11 thoughts on “Empathy Is Not Without Challenges…

  1. I can’t thank you enough for putting into words what it is I have been feeling about our dear, dear friend. Words have never come easily for me – I express myself through music and movement and visual arts, but words – PAH!

    • I process through writing. It was through this blog post that I was finally able to start sorting out my confused feelings and emotions. She’s lucky to have you near by to drop in with little treasures and joy filled conversation!

  2. It is so difficult to watch someone you love slowly dying. I think it’s perfectly natural, as we get older, to think of the end of our lives and wonder what will be the challenges we will face and who will ride that journey with us. What a wonderful friend you are to care so much for this friend.

  3. Thank you so much for this post. My mother suffered from Alzheimers for ten years and it was extremely difficult watching this slow, dreaded disease consume her.
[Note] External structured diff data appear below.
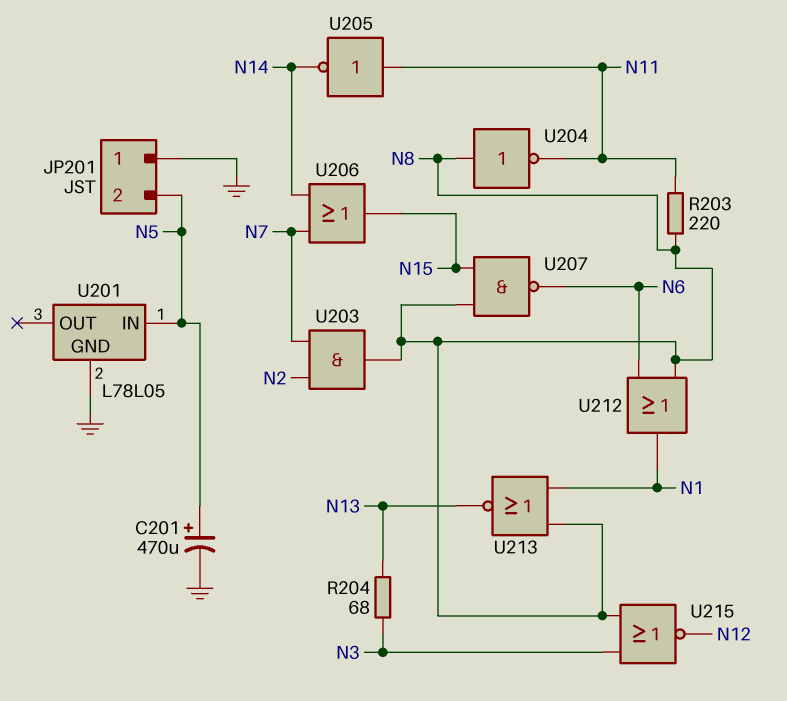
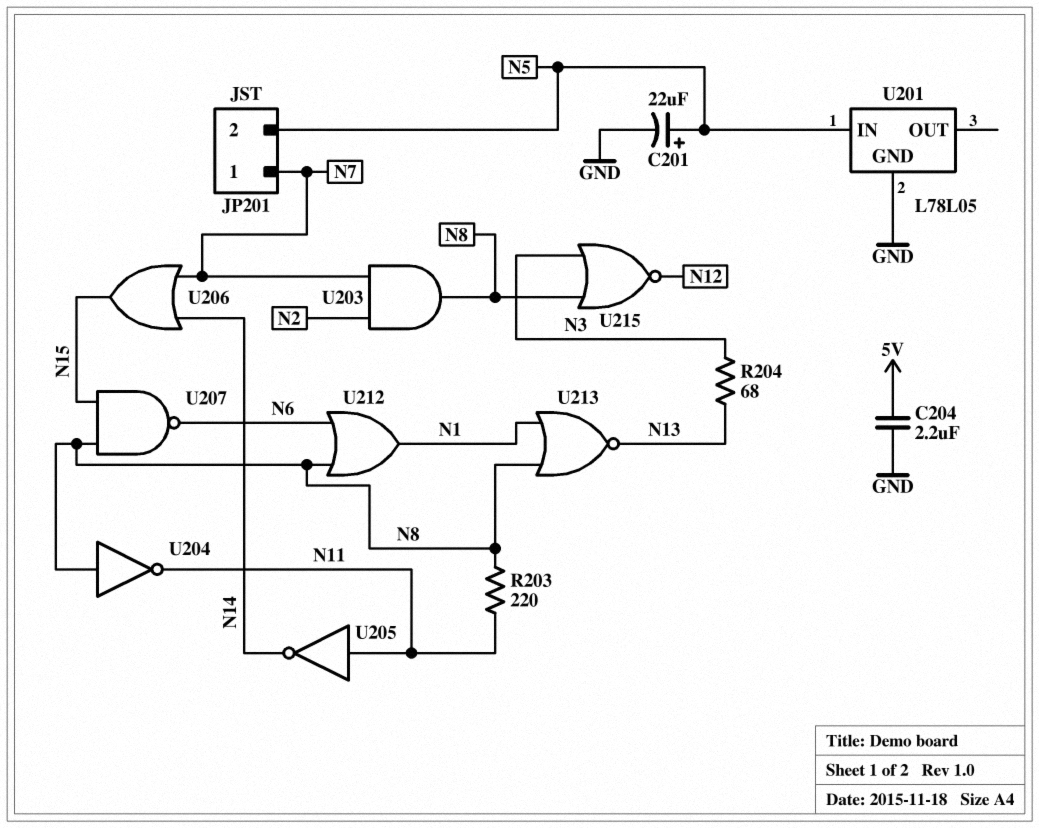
C201: 470uF (plus N5, minus GND) -> 22uF (plus N5, minus GND)
C204: none -> 2.2uF (5V, GND)
JP201 pin 1: GND -> N7

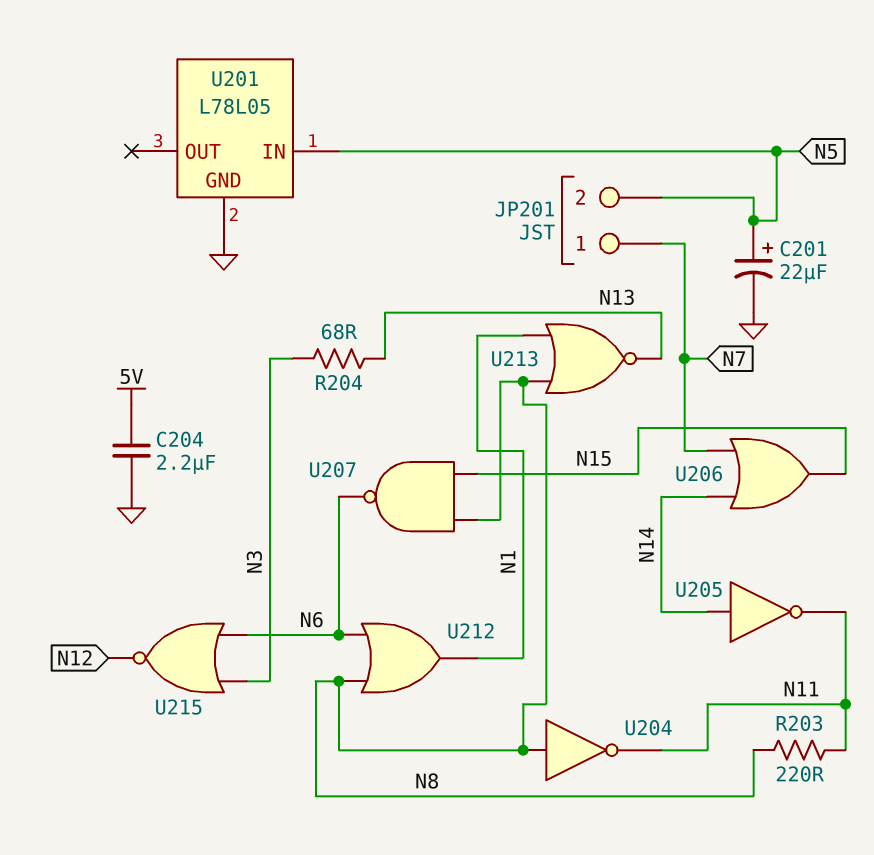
U203: AND (in N2, in N7, out N8) -> none
U205: NOT (in N11, out N14) -> NOT (in N14, out N11)
U215: NOR (in N3, in N8, out N12) -> NOR (in N3, in N6, out N12)

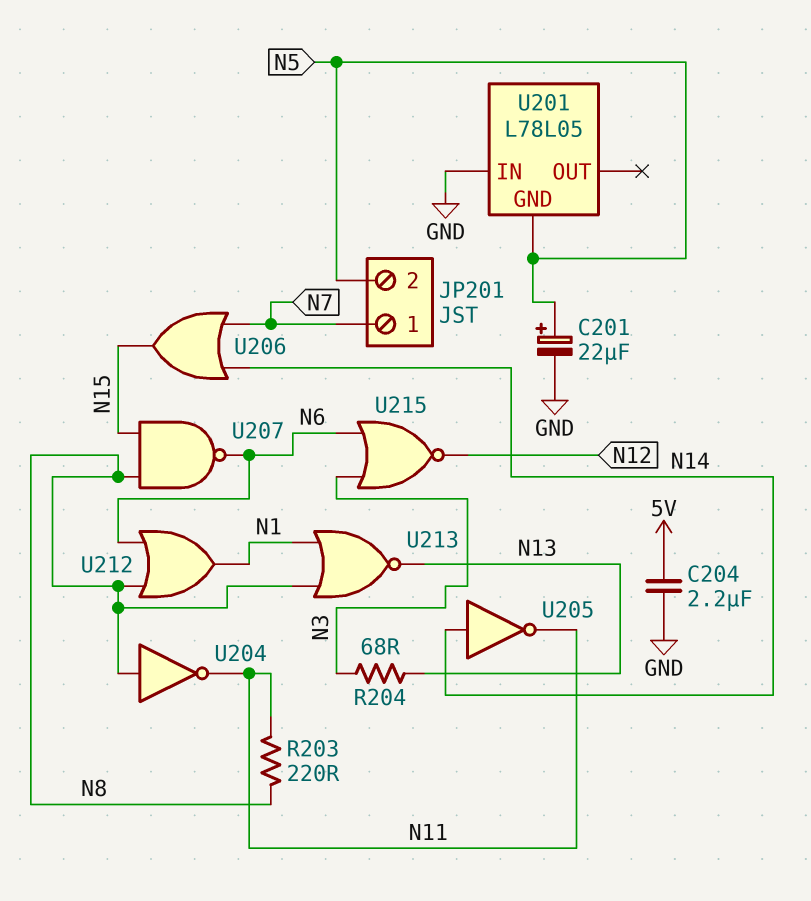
U201 pin GND: GND -> N5
U201 pin IN: N5 -> GND

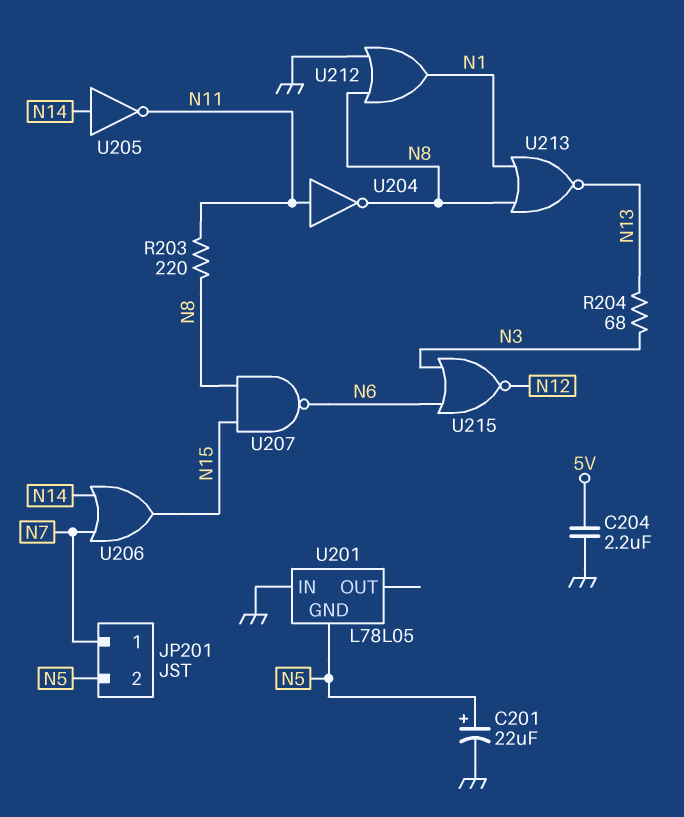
U204: NOT (in N8, out N11) -> NOT (in N11, out N8)
U212: OR (in N6, in N8, out N1) -> OR (in GND, in N8, out N1)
The experience forced me to take a long look at my own life as I made decisions on her behalf.

  4. Yes, Carol, it’s not you with the disease but please don’t put your own feelings down or expect that it’s harder for her, you or anyone else. Having worked at a hospice, I know it’s often the “patient” who has the easiest time (after they’ve come to terms with finality) as the carers, family and friends continue to beat themselves up for finding it difficult and think they should be able to handle it better than the person whose life has a more definite end date. If it’s difficult for you, please don’t repress that and please don’t catch oughtism, putting your true feelings aside because you OUGHT TO feel one way or another. Be real about how you’re handling it and don’t be surprised of your friend feels honoured to be helping you.

    • Thanks for the supportive and wise advice. Living so far away seems to be allowing my imagination to run rampant. I truly believe you are correct in your supposition that she is having the easiest time.

  5. We had the gift of many visits with a terminally ill friend who gave us instructions with all the urgency of a parent who was leaving us at college. Uppermost in his mind was that we would understand from his unique perspective how important ‘here and now’ was, and how much of what we fear is illusion. He laughed at the notion of fairness. “I wasn’t supposed to make it this far,” he said. “Be about the love. The rest takes care of itself.” We aren’t as good at it as he was, but we surely try.

    • I like your friends’ advice Kim, “Be about the love. The rest takes care of itself.” I like his emphasis on the here and now. It’s kind of like that bucket of blooms… gratitude for the gifts we’ve been given rather than anxiously waiting for X to happen “to make us happy.” His visits were truly a gift. Thanks for sharing his message ~ you’re pretty wise for being one of “the younger generation.”